Anybody can observe the Sabbath, but making it holy surely takes the rest of the week.
--Alice Walker

IIt was all right for the Great Creator to rest on the seventh day, but many [people] I know assume they just can't take the time. After all, they're not creating the world six days a week, just carrying its weight on their shoulders.

The Greeks had a wonderful word for this attitude: hubris. Hubris is an "exaggerated sense of self-confidence" and it usually comes before a humbling. A heart attack is certainly very humbling, and it does not surprise me in the least that heart disease is now the leading killer of women.

"Some keep the Sabbath going to Church," Emily Dickinson confided, "I keep it, staying at Home." So do I. There are some Sundays, especially in winter or when it rains, that I don't even get out of my pajamas until noon. Long ago, I stopped feeling guilty about this because I've learned how to honor my Sabbath by keeping it holy and happy. Many people look upon the Sabbath as Sunday; others keep the Sabbath from Friday at sundown through Saturday.
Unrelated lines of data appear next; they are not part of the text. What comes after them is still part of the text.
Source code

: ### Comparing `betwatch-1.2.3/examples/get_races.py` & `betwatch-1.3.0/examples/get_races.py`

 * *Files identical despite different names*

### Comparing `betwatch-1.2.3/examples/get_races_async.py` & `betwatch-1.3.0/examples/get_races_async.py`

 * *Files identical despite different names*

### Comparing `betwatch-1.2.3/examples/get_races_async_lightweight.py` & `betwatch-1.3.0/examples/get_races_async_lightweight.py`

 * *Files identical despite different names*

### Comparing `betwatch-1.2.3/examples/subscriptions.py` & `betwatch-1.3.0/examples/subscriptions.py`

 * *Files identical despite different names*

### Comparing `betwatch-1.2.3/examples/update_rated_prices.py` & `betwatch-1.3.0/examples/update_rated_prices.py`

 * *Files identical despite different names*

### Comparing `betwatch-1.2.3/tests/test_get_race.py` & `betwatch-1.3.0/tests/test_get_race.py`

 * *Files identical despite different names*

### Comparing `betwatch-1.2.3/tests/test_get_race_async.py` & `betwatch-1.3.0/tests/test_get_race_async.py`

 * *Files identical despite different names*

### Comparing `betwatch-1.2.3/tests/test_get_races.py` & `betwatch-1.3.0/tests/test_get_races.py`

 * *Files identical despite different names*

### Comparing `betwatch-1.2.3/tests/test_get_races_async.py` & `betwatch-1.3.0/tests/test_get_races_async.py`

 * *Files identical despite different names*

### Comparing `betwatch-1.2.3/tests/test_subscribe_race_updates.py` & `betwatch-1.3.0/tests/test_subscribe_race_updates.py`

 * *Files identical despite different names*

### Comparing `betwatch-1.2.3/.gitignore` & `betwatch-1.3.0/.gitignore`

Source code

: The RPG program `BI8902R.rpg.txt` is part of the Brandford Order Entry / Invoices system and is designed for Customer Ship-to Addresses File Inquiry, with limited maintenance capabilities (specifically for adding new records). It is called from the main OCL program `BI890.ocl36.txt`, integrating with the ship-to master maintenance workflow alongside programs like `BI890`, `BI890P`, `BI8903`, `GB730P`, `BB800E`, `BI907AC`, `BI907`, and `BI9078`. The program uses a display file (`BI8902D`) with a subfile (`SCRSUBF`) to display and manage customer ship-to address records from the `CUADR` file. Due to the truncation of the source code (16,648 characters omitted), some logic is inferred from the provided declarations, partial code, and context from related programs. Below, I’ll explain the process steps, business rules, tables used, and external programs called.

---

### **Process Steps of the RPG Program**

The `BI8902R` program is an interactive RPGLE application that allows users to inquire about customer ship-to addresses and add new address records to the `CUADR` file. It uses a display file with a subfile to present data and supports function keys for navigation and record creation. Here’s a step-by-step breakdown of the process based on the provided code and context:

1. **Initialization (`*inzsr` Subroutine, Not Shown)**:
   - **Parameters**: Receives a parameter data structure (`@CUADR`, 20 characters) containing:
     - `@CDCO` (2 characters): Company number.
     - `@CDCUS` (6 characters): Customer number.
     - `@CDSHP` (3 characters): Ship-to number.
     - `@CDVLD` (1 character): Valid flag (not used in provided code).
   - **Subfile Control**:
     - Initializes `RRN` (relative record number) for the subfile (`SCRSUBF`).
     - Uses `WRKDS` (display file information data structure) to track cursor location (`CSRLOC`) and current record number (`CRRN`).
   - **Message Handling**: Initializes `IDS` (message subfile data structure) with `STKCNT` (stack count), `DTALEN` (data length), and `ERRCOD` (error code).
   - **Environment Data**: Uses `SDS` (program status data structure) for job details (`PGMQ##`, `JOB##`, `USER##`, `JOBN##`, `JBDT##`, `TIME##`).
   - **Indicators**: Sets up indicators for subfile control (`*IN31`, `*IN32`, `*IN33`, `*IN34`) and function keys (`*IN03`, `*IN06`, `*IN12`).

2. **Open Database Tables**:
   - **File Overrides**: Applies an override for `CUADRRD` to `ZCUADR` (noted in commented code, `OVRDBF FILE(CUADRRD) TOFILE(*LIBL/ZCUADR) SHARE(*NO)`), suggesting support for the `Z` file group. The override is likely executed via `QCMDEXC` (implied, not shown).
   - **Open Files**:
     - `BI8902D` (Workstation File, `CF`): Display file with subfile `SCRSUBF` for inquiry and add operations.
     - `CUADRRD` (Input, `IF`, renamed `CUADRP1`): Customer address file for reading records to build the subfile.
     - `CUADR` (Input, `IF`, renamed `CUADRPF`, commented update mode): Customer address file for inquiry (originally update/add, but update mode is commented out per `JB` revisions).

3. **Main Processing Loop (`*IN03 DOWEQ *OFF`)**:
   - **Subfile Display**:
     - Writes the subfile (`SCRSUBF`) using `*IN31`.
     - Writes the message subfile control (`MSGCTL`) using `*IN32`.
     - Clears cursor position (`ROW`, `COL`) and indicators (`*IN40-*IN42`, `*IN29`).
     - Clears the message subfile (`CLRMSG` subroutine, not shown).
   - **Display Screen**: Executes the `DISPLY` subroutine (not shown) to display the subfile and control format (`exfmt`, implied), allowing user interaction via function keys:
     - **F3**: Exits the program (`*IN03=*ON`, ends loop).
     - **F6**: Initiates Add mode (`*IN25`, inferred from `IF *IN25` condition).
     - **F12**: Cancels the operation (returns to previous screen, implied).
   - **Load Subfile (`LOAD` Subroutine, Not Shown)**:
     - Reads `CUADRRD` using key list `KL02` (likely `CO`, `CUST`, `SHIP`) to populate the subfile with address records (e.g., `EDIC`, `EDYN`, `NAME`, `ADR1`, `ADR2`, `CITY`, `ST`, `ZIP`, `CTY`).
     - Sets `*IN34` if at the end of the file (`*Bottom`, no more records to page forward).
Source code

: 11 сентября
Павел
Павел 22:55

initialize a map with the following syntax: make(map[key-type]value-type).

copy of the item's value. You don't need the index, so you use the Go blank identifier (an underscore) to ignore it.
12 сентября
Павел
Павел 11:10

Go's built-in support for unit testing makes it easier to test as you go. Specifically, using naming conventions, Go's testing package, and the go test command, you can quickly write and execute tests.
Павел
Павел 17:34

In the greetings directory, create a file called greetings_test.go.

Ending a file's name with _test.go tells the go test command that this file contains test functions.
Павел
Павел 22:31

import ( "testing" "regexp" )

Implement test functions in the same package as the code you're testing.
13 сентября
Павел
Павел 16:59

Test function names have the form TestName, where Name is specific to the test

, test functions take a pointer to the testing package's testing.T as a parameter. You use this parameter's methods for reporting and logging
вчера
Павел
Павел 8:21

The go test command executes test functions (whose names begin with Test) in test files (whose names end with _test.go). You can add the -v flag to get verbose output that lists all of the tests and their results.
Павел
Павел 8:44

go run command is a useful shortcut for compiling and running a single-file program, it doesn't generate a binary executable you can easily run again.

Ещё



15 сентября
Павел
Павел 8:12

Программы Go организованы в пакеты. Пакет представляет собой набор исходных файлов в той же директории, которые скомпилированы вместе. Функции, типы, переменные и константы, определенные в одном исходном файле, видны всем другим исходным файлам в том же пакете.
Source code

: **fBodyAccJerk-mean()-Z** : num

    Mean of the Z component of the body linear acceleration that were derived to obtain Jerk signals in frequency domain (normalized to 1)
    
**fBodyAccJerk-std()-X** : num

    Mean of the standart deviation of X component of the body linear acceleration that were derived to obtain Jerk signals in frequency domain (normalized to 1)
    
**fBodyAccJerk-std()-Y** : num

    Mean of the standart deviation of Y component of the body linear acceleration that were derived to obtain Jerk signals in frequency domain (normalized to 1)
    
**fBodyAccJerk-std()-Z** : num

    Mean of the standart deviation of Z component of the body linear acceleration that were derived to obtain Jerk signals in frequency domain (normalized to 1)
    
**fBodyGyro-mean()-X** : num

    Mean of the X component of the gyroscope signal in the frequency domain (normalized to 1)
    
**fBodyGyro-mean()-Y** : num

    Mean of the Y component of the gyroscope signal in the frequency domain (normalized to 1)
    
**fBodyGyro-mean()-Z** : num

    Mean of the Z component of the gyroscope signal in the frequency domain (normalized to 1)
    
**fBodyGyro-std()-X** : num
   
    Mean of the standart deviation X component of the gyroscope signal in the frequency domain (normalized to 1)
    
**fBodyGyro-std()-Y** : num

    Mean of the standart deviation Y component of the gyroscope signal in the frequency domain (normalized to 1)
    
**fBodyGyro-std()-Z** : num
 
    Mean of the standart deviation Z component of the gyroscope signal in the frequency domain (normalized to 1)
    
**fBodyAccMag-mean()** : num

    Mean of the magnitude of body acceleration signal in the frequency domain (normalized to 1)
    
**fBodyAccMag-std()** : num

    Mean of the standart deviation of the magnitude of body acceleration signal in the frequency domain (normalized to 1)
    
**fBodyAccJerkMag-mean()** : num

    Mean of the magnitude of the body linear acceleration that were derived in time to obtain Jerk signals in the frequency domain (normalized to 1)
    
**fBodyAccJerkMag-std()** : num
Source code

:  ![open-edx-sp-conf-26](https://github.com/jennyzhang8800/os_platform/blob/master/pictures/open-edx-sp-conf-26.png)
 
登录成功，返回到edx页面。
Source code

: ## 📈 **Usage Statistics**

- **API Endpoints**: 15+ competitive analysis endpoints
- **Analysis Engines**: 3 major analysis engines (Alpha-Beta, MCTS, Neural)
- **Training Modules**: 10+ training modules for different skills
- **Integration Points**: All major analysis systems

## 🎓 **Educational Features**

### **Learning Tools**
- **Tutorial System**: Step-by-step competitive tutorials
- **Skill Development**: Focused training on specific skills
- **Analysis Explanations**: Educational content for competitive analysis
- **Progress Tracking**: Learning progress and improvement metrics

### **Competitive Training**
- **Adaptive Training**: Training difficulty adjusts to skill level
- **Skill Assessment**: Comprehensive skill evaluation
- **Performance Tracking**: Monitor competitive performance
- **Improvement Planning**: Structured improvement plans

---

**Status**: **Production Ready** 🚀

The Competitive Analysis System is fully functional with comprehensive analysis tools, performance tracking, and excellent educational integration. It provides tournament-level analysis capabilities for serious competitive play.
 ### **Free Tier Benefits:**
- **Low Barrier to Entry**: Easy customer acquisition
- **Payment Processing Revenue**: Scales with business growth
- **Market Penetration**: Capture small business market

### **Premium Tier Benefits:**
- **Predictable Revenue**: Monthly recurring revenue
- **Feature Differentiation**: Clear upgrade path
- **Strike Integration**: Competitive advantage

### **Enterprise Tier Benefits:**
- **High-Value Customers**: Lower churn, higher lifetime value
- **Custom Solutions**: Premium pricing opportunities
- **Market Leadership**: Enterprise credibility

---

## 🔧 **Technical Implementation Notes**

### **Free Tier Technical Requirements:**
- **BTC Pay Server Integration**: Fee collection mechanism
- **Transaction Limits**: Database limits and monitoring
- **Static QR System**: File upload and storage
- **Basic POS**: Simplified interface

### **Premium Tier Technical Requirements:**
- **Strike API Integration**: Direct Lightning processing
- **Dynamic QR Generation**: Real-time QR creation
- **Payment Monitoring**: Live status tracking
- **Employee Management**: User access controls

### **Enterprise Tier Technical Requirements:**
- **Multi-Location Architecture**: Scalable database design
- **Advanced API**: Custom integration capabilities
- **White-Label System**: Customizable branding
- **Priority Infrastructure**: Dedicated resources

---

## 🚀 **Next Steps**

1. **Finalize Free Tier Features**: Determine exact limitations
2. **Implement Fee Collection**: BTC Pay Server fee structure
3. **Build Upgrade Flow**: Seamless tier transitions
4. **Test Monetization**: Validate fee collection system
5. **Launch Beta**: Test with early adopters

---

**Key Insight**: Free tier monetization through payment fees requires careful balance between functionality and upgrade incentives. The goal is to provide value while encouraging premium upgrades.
It doesn't matter what day of the week you set aside as your own personal Sabbath, it just matters that you keep one.

Here is a short guide to what you should not be doing on your Sabbath: strenuous household chores (preparing meals is permitted, but they should either be easy or festive, depending on your choice); catching up on work that you didn't complete last week or getting a head start on work you're supposed to start on Monday; shopping at large department stores that insert slick circulars in weekend papers.

This is what the Sabbath is for: reverence, rest, renewal, rejuvenation, reassuring rituals, recreation, rejoicing, revelation, remembering how much you have to be grateful for, and saying "thank you!" You can do this in a church, mosque, temple, or synagogue, on a walk, while antiquing, sitting in bed propped up on pillows reading something wonderful with a breakfast tray, working the crossword puzzle before a roaring fire, attending a marvelous art exhibition or movie matinee, or listening to opera in the kitchen as you sip sherry and prepare a fabulous feast. What matters is that you do something special that speaks to your soul and that you revel in whatever you do. Your activities on the Sabbath should uplift you and provide enough inspiration to sustain you during the week to come.

"Sunday is sort of like a piece of bright golden brocade lying in a pile of white muslin weekdays," Yoshiko Uchida wrote in A Jar of Dreams. If this is not what the Great Creator intended when [the Sabbath was created], then I have no idea what is Sacred.

-Sarah Ban Breathnach, Simple Abundance - A Daybook of Comfort and Joy © 1995

I finally tilled the garden soil this week and have begun to lay out the pea patch. I have about 100 square feet under my stewardship, and spent the best part of a day on my knees shaking the dirt out of the grass and weeds. Somehow, it felt like praying - not asking for something, but offering up thanks for the opportunity to work the soil and get back more that what is put into it - I always feel that way when gardening, you know?

I also heard a Port Commissioner for the Port of Tacoma put forth an interesting idea: "Don't just prepare for the future, invent it." When we visualize where we want to be, and work toward that goal, we are creating the future that we want to be. And moment by moment, it begins to take shape and be just what we had in mind - sort of!

Like gardening, we till the soil, plant the seeds and tend it all until the fruits are borne, and that system generally works pretty well. Why shouldn't life be the same way?

On the other hand, John Lennon said that "life is what happens to you while you are making plans." Take your best shot, I say. In other words, bloom where you're planted.